Let me tell you about wildlife photography in Yellowstone and some tips I have to make it worth your time:
- Get a zoom lens. I’m talking about something that goes to at least 200mm, anything else is too short because you can’t get close to any of the animals in Yellowstone.
- Stop where there are many cars and be prepared to stop often. Sure it can be annoying to be surrounded by so many people, but chances are cars have stopped for a reason and the reason is usually a wild animal. Some of the best opportunities you’ll have to take wildlife photography images in Yellowstone are at the side of the road. In fact, that’s where most of my images are from.

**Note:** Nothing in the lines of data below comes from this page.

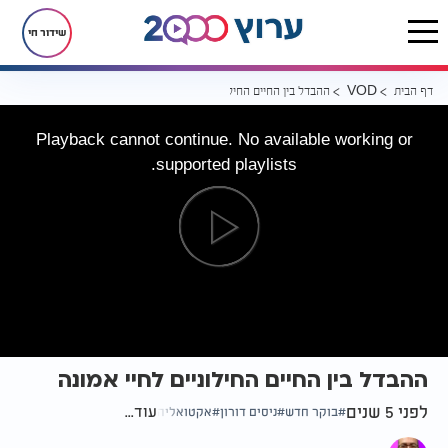
שידור חי
דף הבית
ההבדל בין החיים החילוניים לחיי אמונה
VOD
Playback cannot continue. No available working or
supported playlists.
ההבדל בין החיים החילוניים לחיי אמונה
לפני 5 שנים
עוד...
בוקר חדש
ניסים דורון
אקטואליה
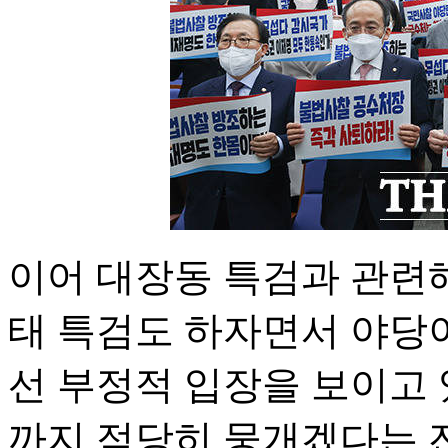
이어 대장동 특검과 관련
태 특검도 하자면서 야당
선 부정적 입장을 보이고 
까지 적당히 뭉개겠다는 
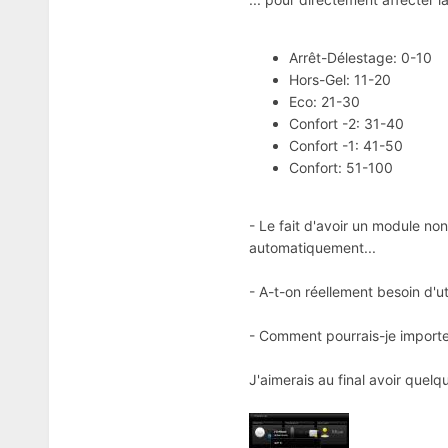
Arrêt-Délestage: 0-10
Hors-Gel: 11-20
Eco: 21-30
Confort -2: 31-40
Confort -1: 41-50
Confort: 51-100
- Le fait d'avoir un module non
automatiquement...
- A-t-on réellement besoin d'ut
- Comment pourrais-je importe
J'aimerais au final avoir quel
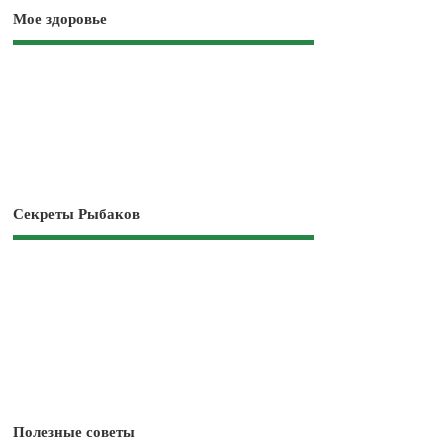
Мое здоровье
Секреты Рыбаков
Полезные советы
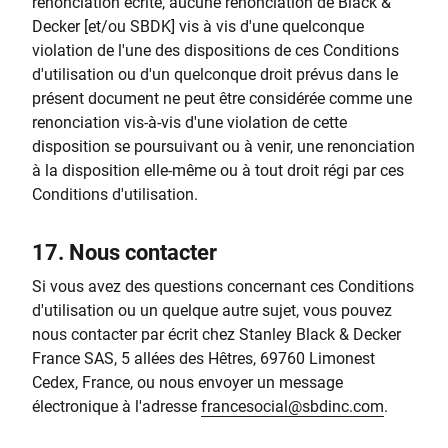
renonciation écrite, aucune renonciation de Black &
Decker [et/ou SBDK] vis à vis d'une quelconque
violation de l'une des dispositions de ces Conditions
d'utilisation ou d'un quelconque droit prévus dans le
présent document ne peut être considérée comme une
renonciation vis-à-vis d'une violation de cette
disposition se poursuivant ou à venir, une renonciation
à la disposition elle-même ou à tout droit régi par ces
Conditions d'utilisation.
17.
Nous contacter
Si vous avez des questions concernant ces Conditions
d'utilisation ou un quelque autre sujet, vous pouvez
nous contacter par écrit chez Stanley Black & Decker
France SAS, 5 allées des Hêtres, 69760 Limonest
Cedex, France, ou nous envoyer un message
électronique à l'adresse
francesocial@sbdinc.com
.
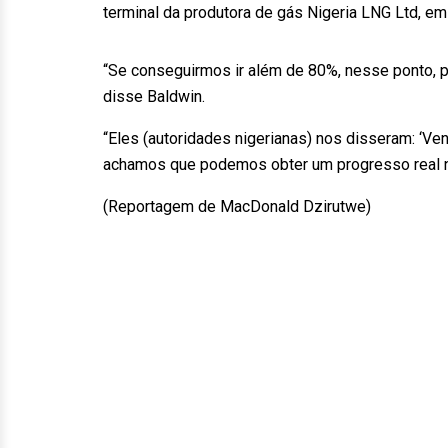
terminal da produtora de gás Nigeria LNG Ltd, e
“Se conseguirmos ir além de 80%, nesse ponto, po
disse Baldwin.
“Eles (autoridades nigerianas) nos disseram: ‘Ve
achamos que podemos obter um progresso real ni
(Reportagem de MacDonald Dzirutwe)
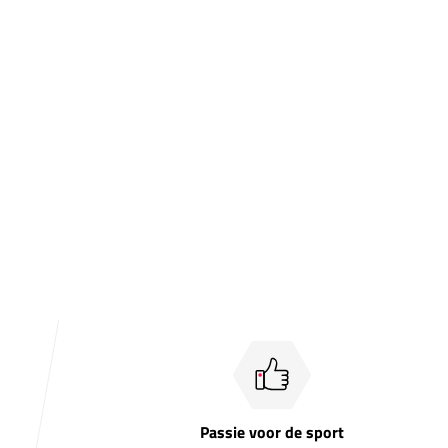
Passie voor de sport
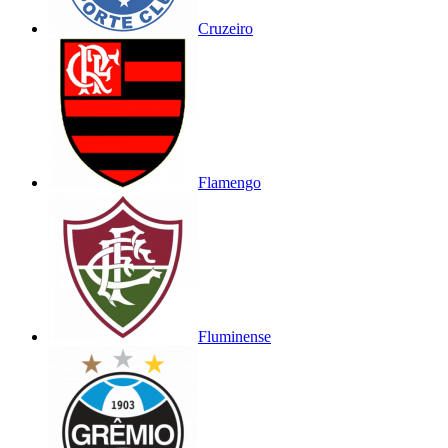
Cruzeiro
Flamengo
Fluminense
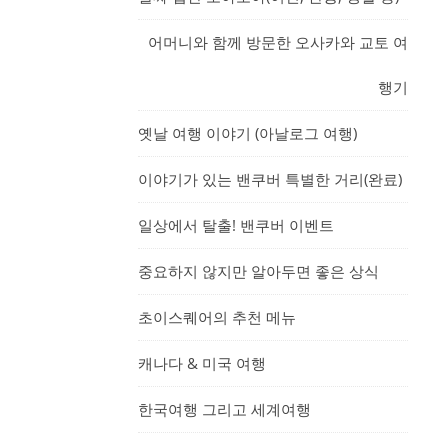
어머니와 함께 방문한 오사카와 교토 여
행기
옛날 여행 이야기 (아날로그 여행)
이야기가 있는 밴쿠버 특별한 거리(완료)
일상에서 탈출! 밴쿠버 이벤트
중요하지 않지만 알아두면 좋은 상식
초이스퀘어의 추천 메뉴
캐나다 & 미국 여행
한국여행 그리고 세계여행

- Use a high shutter speed and adjust your camera settings in advance. This can be a little challenging to remember, especially if you are going between wildlife photography and landscape photography, but it’s essential if you want a good shot. I made the mistake of not adjusting my camera appropriately and most all of the shots I took of swans that were quite literally posing for us in Yellowstone were blurry and sad. I’m still mad at myself for that one.
- Take LOTS of pictures, and be prepared for whatever wildlife you’re photographing to look up. They all do it eventually, sometimes it just takes a while. Patience is key here, and good wildlife photography images come to those who wait.
Those are my main tips, along with staying a safe distance from the wildlife in Yellowstone. Most by the side of the road are somewhat used to people, but it doesn’t give anyone an excuse to get closer. This is where tip number one is especially important.